The recent bidding in the US Treasuries market prompted a lot of investors to call for the premature end of the new bond bear market. However, the drop in 10-year yields to 2.4% from their recent peak of 2.6% seems most certainly to be a reflection of the new hyper-volatile macro environment for bonds (NYSEARCA:GOVT), rather than a terminating signal of their bear market of the last six months. Some analysts have also argued that the historically high short positioning on US Treasury futures contracts is a harbinger of the resurgence of the multi-decade bull market in bonds. However, this extreme bearish positioning of bond traders looks more like a solid proof of the new hyper-volatile era of bond prices, where more extreme market bets and reactions to these bets will dominate price action, and less like a contrarian indication in favor of a resurgent bond bull market.
This does not mean, however, that some additional drop in yields won't be in the short-term menu of markets, as a way to balance out the extreme short positioning of bond investors. Such a drop, though, will offer another opportunity to investors who haven't trimmed their long duration positions in government bonds or did not have the chance to initiate short positions earlier in this bond bear cycle, to do so. A potential retracement of the 10-year towards the area between 2.2% and 2.1% seems plausible. The bond bear fell temporarily asleep. However, this might prove to be one of the rare opportunities to ride the train towards the medium-term goal of testing the 3% secular resistance area of the 10-year Treasury yield (NYSEARCA:TBT), further down the line. Investors should be careful to not misjudge increased volatility for a reversal in bond trends. This distinction will become more evident if we consider what drove long-term bond yields up to current levels and what lies ahead.
Global Macro Backdrop
US Treasuries, especially in the long end of the curve (NYSEARCA:TLT), are driven by domestic as well as global cyclical macro trends. These trends, which fueled the surge in long-term bond yields since last summer, comprise two elements. The element which came first was a spontaneous acceleration of the global business cycle, and the element which was added later in the mix was expectations about a coordinated fiscal stimulative policy in major debtor nations and China. The confluence of these two forces after the US elections resulted in extending the 10-year yield's rally to as high as 2.6% in late 2016, and in driving bond traders to build the highest short positions in bond futures ever.
Such an extreme positioning of the bears, though, had to correct itself along the way, fueling a pullback of the 10-year yield. This correction, which is still in full force, began after bond markets completed pricing in the intent of policy makers to drag the world into a new fiscal policy era which will release monetary authorities from their excessive burden to save the world economy alone. This initial intent of policy makers, however, needs to be followed by fast, balanced, and efficiently implemented policy action. Also, this policy action must be as synchronized as possible among the nations involved in order to gain traction at a truly global scale. This means that it is not only the US President-elect who is under bond market scrutiny, but also China with its announced half-a trillion dollar infrastructure plan, and the UK with its targeted infrastructure spending to counteract Brexit repercussions.

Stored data
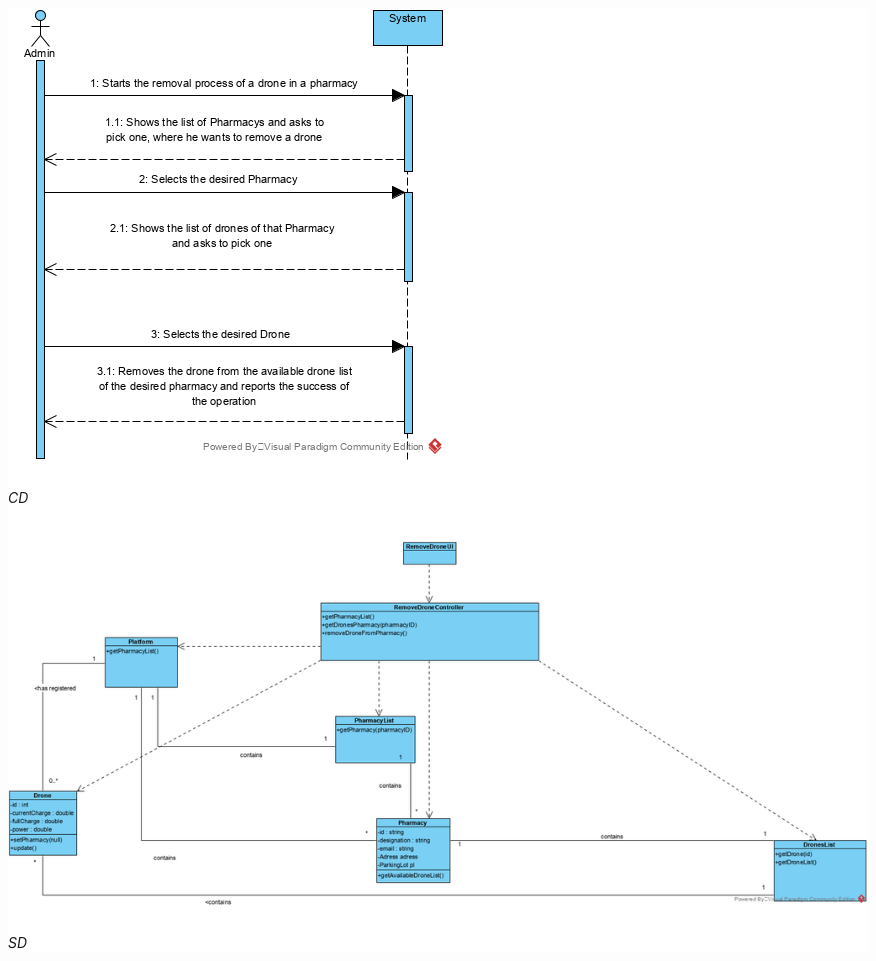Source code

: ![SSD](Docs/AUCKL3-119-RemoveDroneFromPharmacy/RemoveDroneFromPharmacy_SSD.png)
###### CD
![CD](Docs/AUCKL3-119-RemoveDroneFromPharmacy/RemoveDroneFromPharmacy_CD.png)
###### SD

## [List of tasks]
a) Translate into Spanish the following sentence from the bond market article: "Investors should be careful to not misjudge increased volatility for a reversal in bond trends."
b) Reproduce verbatim the part of the bond market article that opens with the words containing "The recent bidding" and closes with "bond bull market.".
Rely solely on the bond market article and not on the material.

## [Results for each task]
a) Los inversores deben tener cuidado de no confundir una mayor volatilidad con una reversión de las tendencias de los bonos.

b)
The recent bidding in the US Treasuries market prompted a lot of investors to call for the premature end of the new bond bear market. However, the drop in 10-year yields to 2.4% from their recent peak of 2.6% seems most certainly to be a reflection of the new hyper-volatile macro environment for bonds (NYSEARCA:GOVT), rather than a terminating signal of their bear market of the last six months. Some analysts have also argued that the historically high short positioning on US Treasury futures contracts is a harbinger of the resurgence of the multi-decade bull market in bonds. However, this extreme bearish positioning of bond traders looks more like a solid proof of the new hyper-volatile era of bond prices, where more extreme market bets and reactions to these bets will dominate price action, and less like a contrarian indication in favor of a resurgent bond bull market.